FAQ’s

Why does the exhibit feature replica paintings and not originals?

Frida painted her life; her paintings are like an autobiography on canvas.

To understand her life, it is essential to be able to see all her paintings. However, exhibitions with originals by Frida are only able to show a maximum of 40 paintings of an estimated 134 she painted because:

  • Some of her paintings are permanently in the Blue House in Mexico and cannot leave
  • Some are privately owned (e.g., Madonna is a Frida Kahlo collector), and some of the owners never lend them for exhibitions
  • The rest are scattered throughout the world.

“The Complete Frida Kahlo” exhibition shows all the paintings, (123), for which there is a documentation in color; it allows the visitors to follow her entire life, from the very beginning as a hobby-painter through her maturity as an artist and to her last works before her death.

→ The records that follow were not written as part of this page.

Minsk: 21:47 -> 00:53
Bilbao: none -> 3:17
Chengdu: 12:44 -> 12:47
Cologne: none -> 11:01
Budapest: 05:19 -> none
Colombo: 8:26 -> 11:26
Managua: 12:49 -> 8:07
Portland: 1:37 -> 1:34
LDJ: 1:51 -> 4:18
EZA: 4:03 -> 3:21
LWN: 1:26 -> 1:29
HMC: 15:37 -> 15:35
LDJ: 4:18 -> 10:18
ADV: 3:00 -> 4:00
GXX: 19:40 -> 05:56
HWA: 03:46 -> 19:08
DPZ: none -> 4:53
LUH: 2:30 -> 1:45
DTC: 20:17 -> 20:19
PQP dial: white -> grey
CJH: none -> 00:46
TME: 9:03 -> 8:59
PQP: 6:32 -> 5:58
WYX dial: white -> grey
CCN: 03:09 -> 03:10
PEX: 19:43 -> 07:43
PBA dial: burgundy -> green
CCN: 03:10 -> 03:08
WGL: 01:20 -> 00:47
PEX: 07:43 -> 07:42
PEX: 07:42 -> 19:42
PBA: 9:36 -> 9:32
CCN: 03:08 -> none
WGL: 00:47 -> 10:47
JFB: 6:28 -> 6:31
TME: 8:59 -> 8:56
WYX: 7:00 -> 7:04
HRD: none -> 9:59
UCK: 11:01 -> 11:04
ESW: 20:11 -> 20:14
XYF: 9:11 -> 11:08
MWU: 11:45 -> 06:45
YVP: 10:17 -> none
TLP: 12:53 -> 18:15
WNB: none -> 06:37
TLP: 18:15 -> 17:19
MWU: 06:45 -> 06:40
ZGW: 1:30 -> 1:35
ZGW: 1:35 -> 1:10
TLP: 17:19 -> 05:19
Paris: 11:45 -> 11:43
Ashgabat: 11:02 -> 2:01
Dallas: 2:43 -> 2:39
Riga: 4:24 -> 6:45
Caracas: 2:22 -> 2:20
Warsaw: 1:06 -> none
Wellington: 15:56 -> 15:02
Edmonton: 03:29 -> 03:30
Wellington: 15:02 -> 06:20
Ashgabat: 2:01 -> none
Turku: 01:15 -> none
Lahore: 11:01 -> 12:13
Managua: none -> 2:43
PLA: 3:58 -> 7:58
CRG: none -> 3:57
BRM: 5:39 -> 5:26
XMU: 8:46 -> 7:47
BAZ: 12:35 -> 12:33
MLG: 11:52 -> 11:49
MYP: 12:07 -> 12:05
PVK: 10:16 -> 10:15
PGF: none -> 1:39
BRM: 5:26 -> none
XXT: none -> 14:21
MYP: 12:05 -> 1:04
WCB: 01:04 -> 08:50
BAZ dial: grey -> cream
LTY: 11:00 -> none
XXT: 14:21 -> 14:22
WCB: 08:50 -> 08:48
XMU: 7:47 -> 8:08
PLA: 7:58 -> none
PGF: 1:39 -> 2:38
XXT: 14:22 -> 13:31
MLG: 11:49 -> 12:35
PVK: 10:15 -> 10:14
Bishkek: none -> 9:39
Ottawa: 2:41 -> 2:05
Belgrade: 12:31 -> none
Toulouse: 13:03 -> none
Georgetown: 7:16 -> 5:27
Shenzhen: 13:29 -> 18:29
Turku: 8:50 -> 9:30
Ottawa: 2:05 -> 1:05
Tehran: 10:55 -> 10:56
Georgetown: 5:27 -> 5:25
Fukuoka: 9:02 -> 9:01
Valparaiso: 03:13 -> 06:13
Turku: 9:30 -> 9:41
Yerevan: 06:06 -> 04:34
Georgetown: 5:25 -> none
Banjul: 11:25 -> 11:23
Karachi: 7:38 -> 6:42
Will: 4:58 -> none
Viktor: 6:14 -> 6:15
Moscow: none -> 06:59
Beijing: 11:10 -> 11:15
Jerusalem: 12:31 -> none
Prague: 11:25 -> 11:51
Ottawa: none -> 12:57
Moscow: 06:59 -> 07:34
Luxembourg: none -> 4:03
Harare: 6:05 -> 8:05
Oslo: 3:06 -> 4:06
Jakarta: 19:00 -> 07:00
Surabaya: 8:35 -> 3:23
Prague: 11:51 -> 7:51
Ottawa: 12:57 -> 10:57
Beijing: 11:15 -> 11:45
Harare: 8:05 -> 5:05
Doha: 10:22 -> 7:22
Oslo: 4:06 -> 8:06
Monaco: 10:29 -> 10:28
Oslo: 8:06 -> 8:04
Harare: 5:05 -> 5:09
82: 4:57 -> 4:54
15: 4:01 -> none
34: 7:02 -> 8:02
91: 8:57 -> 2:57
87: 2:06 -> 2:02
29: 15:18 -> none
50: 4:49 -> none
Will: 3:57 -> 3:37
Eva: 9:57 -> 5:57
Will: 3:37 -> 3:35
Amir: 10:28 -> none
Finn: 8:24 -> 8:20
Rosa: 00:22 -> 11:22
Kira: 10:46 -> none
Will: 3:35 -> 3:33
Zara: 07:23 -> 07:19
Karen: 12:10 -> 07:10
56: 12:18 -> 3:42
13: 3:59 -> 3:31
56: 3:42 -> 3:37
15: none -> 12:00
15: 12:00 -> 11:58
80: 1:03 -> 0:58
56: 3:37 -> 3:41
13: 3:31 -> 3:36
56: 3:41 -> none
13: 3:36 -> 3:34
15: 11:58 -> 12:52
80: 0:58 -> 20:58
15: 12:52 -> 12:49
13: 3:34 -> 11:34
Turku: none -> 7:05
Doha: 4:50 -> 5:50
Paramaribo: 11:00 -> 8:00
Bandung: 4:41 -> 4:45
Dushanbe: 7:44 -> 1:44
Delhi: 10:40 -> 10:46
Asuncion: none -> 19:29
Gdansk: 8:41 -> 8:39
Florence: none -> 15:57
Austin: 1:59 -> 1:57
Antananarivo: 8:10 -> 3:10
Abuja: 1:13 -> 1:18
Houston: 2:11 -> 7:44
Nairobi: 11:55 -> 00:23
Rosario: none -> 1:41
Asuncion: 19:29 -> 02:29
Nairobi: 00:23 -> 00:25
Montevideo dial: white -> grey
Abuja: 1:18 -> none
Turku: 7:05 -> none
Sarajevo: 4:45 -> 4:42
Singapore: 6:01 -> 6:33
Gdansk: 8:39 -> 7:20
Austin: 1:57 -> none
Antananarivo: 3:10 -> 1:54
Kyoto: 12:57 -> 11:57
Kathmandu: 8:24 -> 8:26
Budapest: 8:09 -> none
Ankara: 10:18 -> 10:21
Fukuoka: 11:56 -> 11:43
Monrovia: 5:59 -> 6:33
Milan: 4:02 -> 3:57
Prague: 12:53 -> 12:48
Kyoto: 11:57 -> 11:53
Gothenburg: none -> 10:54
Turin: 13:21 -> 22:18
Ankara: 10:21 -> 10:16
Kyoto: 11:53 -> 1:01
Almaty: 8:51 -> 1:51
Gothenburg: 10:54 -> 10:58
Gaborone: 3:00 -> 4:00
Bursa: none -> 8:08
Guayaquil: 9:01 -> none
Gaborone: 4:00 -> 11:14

This is only possible with replicas.

Who painted them?

The replicas were hand-painted by four Chinese master artists in the Song Zhuang artist community outside of Beijing. For more information, please click HERE.

Isn’t it illegal to copy her paintings?

Replicas have a legal connotation (it is authorized) and a quality connotation (it is a faithful repetition of the original). In most countries the artist’s rights expire 70 years after the artist’s death, in the case of Frida: in 2024. These replicas are painted by master artists and licensed by ©Banco de Mexico Diego Rivera & Frida Kahlo Museums Trust/VG Bild-Kunst, Bonn 2008.

How long should I plan to spend in the exhibit?

We recommend at least one hour to get the most value out of your visit.

Why did they choose Frida Kahlo’s life to make the subject of an exhibition?

Frida is a fascinating cultural icon, whose appeal extends beyond the art world. The curators are lifelong art enthusiasts. They have studied and researched Frida’s work and her life for almost 30 years, and they wanted to share their passion for Frida with the rest of the world.

What age is appropriate to see this exhibition?

While some of the artist’s work could be considered graphic in nature, we leave to the discretion of parents or educators to determine if the exhibit is suitable for their children/students.

Can I take photos of the exhibit?

We are sorry, but photography is not allowed within the exhibit.